__WORK REQUEST__: Please state how many lines of the data below contain the word "that", offering nothing besides the number.

***** RECORDS FOR THIS TASK

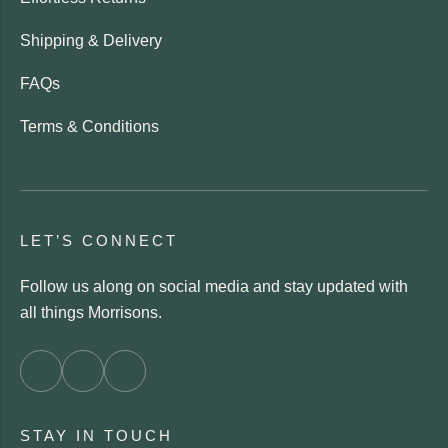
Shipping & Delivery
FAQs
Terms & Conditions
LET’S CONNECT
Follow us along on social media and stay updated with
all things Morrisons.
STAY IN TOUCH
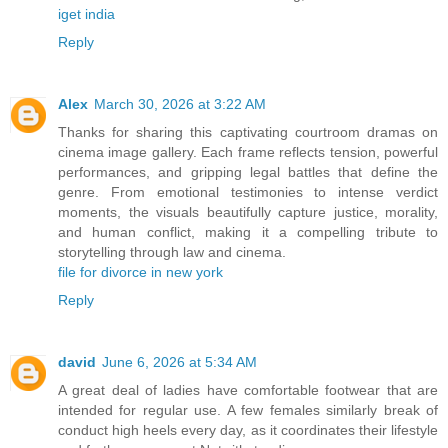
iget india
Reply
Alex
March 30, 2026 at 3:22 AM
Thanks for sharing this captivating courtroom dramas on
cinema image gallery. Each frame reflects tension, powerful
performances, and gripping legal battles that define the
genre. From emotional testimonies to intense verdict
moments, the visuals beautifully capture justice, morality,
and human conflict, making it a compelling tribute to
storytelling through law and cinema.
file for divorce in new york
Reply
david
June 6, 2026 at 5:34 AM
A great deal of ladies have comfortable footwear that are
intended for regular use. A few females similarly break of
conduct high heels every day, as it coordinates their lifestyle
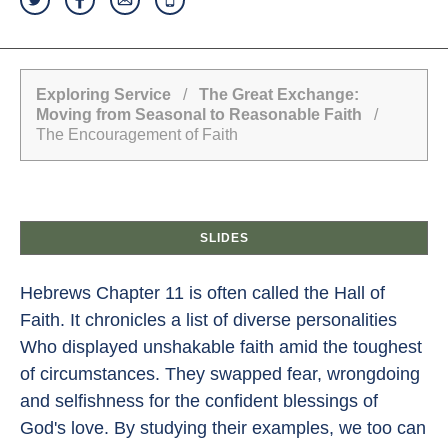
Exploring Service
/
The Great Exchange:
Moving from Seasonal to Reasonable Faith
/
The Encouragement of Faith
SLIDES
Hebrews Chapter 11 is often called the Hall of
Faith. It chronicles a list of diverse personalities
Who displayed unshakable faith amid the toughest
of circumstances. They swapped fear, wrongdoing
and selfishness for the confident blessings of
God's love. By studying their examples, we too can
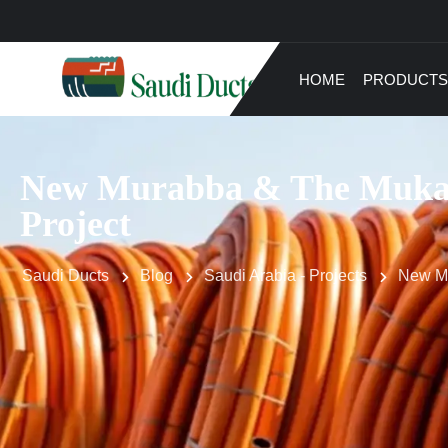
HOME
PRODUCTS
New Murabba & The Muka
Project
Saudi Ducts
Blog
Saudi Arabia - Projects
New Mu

**********
***** RECORDS FOR THIS TASK

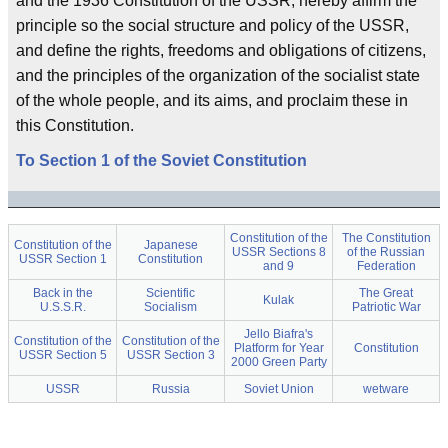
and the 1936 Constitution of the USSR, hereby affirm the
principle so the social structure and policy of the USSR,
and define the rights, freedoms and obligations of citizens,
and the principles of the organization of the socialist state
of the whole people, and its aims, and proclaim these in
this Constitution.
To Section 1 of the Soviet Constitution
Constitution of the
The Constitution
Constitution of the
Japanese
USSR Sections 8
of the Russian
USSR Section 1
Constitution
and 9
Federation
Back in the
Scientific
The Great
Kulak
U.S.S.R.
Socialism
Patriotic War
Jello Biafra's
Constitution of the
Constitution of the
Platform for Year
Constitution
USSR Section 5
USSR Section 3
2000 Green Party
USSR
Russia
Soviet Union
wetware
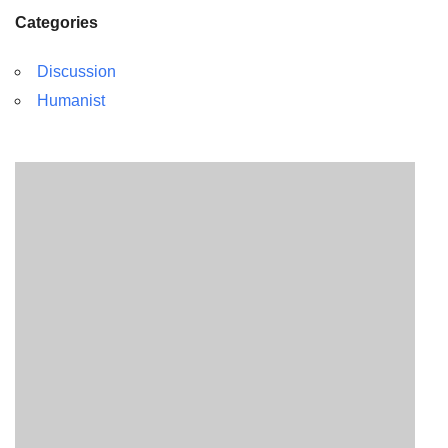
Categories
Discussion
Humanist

**********
***** RECORDS FOR THIS TASK

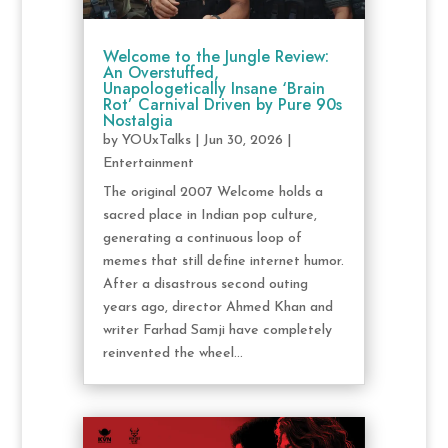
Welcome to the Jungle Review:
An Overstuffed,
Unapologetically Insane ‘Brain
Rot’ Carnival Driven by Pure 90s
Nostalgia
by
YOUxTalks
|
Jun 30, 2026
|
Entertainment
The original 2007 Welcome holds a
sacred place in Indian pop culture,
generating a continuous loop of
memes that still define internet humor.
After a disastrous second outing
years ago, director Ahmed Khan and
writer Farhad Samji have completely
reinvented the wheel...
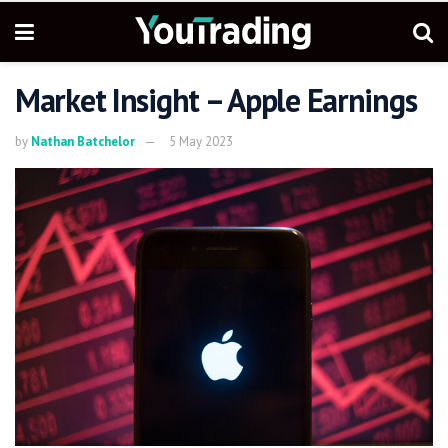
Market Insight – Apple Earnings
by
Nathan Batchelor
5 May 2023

**********

__THE ANSWER__: 3